Work to be completed
Each line from the one containing "L'alimentazione a 5" through the end of the records below must be repeated exactly, and no other line.

#### Recorded data ####

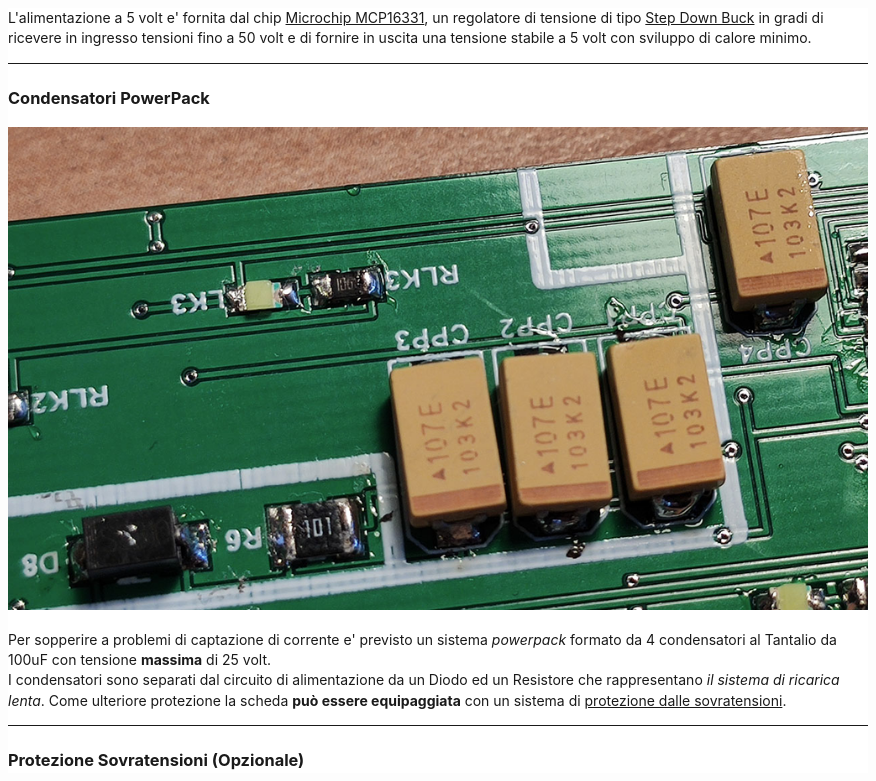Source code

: 
L'alimentazione a 5 volt e' fornita dal chip [Microchip MCP16331](https://www.microchip.com/wwwproducts/en/MCP16331), un regolatore di tensione di tipo [Step Down Buck](https://it.wikipedia.org/wiki/Convertitore_buck) in gradi di ricevere in ingresso tensioni fino a 50 volt e di fornire in uscita una tensione stabile a 5 volt con sviluppo di calore minimo.</br>

------------

### Condensatori PowerPack
<img src="https://github.com/TheFidax/TFX060_ACME_GRAN_CONFORT_RISTORANTE_WR_83_H0/blob/main/Images/powerpack.jpg" width="1280">

Per sopperire a problemi di captazione di corrente e' previsto un sistema *powerpack* formato da 4 condensatori al Tantalio da 100uF con tensione **massima** di 25 volt.</br>
I condensatori sono separati dal circuito di alimentazione da un Diodo ed un Resistore che rappresentano *il sistema di ricarica lenta*.
Come ulteriore protezione la scheda **può essere equipaggiata** con un sistema di [protezione dalle sovratensioni](#protezione-sovratensioni-opzionale).

------------

### Protezione Sovratensioni (Opzionale)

####

Answer to this task
L'alimentazione a 5 volt e' fornita dal chip [Microchip MCP16331](https://www.microchip.com/wwwproducts/en/MCP16331), un regolatore di tensione di tipo [Step Down Buck](https://it.wikipedia.org/wiki/Convertitore_buck) in gradi di ricevere in ingresso tensioni fino a 50 volt e di fornire in uscita una tensione stabile a 5 volt con sviluppo di calore minimo.</br>

------------

### Condensatori PowerPack
<img src="https://github.com/TheFidax/TFX060_ACME_GRAN_CONFORT_RISTORANTE_WR_83_H0/blob/main/Images/powerpack.jpg" width="1280">

Per sopperire a problemi di captazione di corrente e' previsto un sistema *powerpack* formato da 4 condensatori al Tantalio da 100uF con tensione **massima** di 25 volt.</br>
I condensatori sono separati dal circuito di alimentazione da un Diodo ed un Resistore che rappresentano *il sistema di ricarica lenta*.
Come ulteriore protezione la scheda **può essere equipaggiata** con un sistema di [protezione dalle sovratensioni](#protezione-sovratensioni-opzionale).

------------

### Protezione Sovratensioni (Opzionale)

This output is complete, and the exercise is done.